The judge in the High Court decided that this was correct and that in the 1950s, at the time the lease was entered into, the word victualler was only associated with the prefix "licensed" as this was its main use in modern language. Therefore, the use of the premises by Prêt à Manger would not breach the user clause.
However, in the Court of Appeal it was decided that when there is any doubt as to how a word can be construed in context, you should look to its definition in the dictionary. Naturally this provides the wider meaning.
Therefore, when the lease was drafted, if the restriction was only to mean licensed victualler, the adjective would have been added. The proposed use would be a breach of the clause and the freeholder was able to object to it.

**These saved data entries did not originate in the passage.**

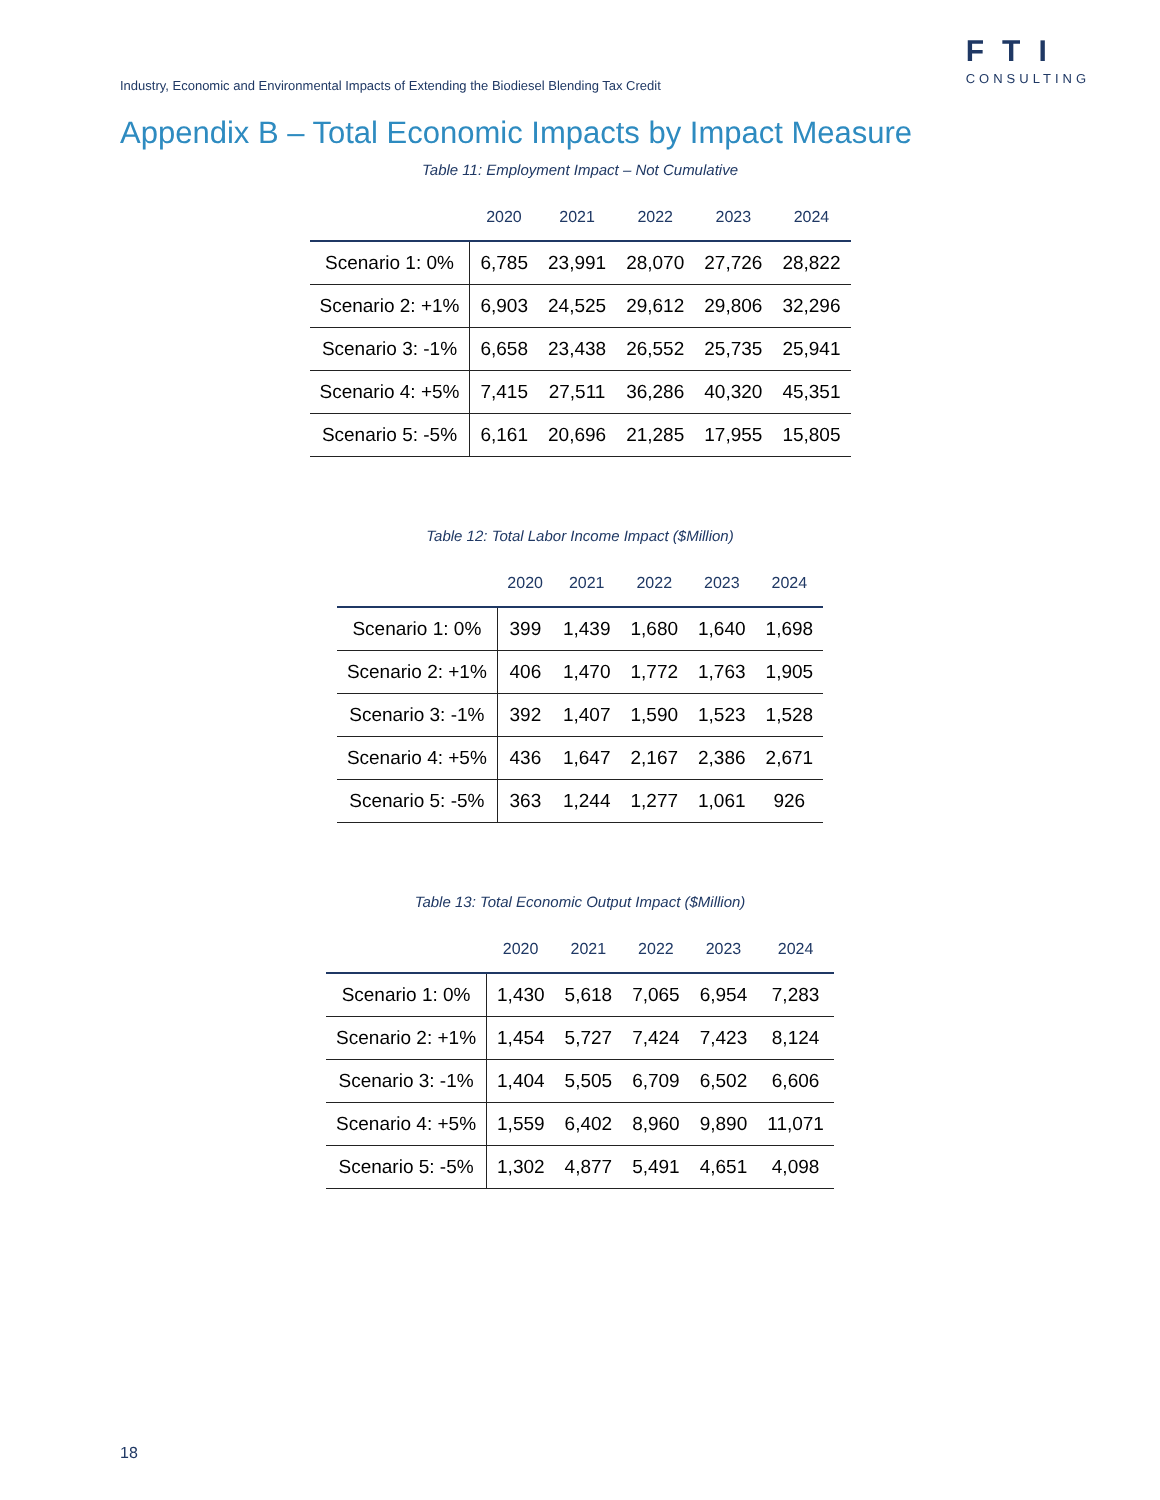Industry, Economic and Environmental Impacts of Extending the Biodiesel Blending Tax Credit
FTI
CONSULTING
Appendix B – Total Economic Impacts by Impact Measure
Table 11: Employment Impact – Not Cumulative
| | 2020 | 2021 | 2022 | 2023 | 2024 |
| --- | --- | --- | --- | --- | --- |
| Scenario 1: 0% | 6,785 | 23,991 | 28,070 | 27,726 | 28,822 |
| Scenario 2: +1% | 6,903 | 24,525 | 29,612 | 29,806 | 32,296 |
| Scenario 3: -1% | 6,658 | 23,438 | 26,552 | 25,735 | 25,941 |
| Scenario 4: +5% | 7,415 | 27,511 | 36,286 | 40,320 | 45,351 |
| Scenario 5: -5% | 6,161 | 20,696 | 21,285 | 17,955 | 15,805 |
Table 12: Total Labor Income Impact ($Million)
| | 2020 | 2021 | 2022 | 2023 | 2024 |
| --- | --- | --- | --- | --- | --- |
| Scenario 1: 0% | 399 | 1,439 | 1,680 | 1,640 | 1,698 |
| Scenario 2: +1% | 406 | 1,470 | 1,772 | 1,763 | 1,905 |
| Scenario 3: -1% | 392 | 1,407 | 1,590 | 1,523 | 1,528 |
| Scenario 4: +5% | 436 | 1,647 | 2,167 | 2,386 | 2,671 |
| Scenario 5: -5% | 363 | 1,244 | 1,277 | 1,061 | 926 |
Table 13: Total Economic Output Impact ($Million)
| | 2020 | 2021 | 2022 | 2023 | 2024 |
| --- | --- | --- | --- | --- | --- |
| Scenario 1: 0% | 1,430 | 5,618 | 7,065 | 6,954 | 7,283 |
| Scenario 2: +1% | 1,454 | 5,727 | 7,424 | 7,423 | 8,124 |
| Scenario 3: -1% | 1,404 | 5,505 | 6,709 | 6,502 | 6,606 |
| Scenario 4: +5% | 1,559 | 6,402 | 8,960 | 9,890 | 11,071 |
| Scenario 5: -5% | 1,302 | 4,877 | 5,491 | 4,651 | 4,098 |
18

Why is this relevant? Imagine the case of premises which become a gastropub, with a very high proportion of food sales. The lease is 30 years old and restricts the use of the premises to that of a public house only. If you look at what the common perception of a public house would have been 30 years ago, it would probably have been a place to go to consume alcohol, rather than to have a meal. A landlord may see the Prêt à Manger case as an opportunity to refuse consent to a gastropub.
The case is an example of the courts looking to the intentions of the original parties to leases and the definitions of words and language that were available then. However, with the continued development of our language and customs, there is no doubt that further anomalies will come to light.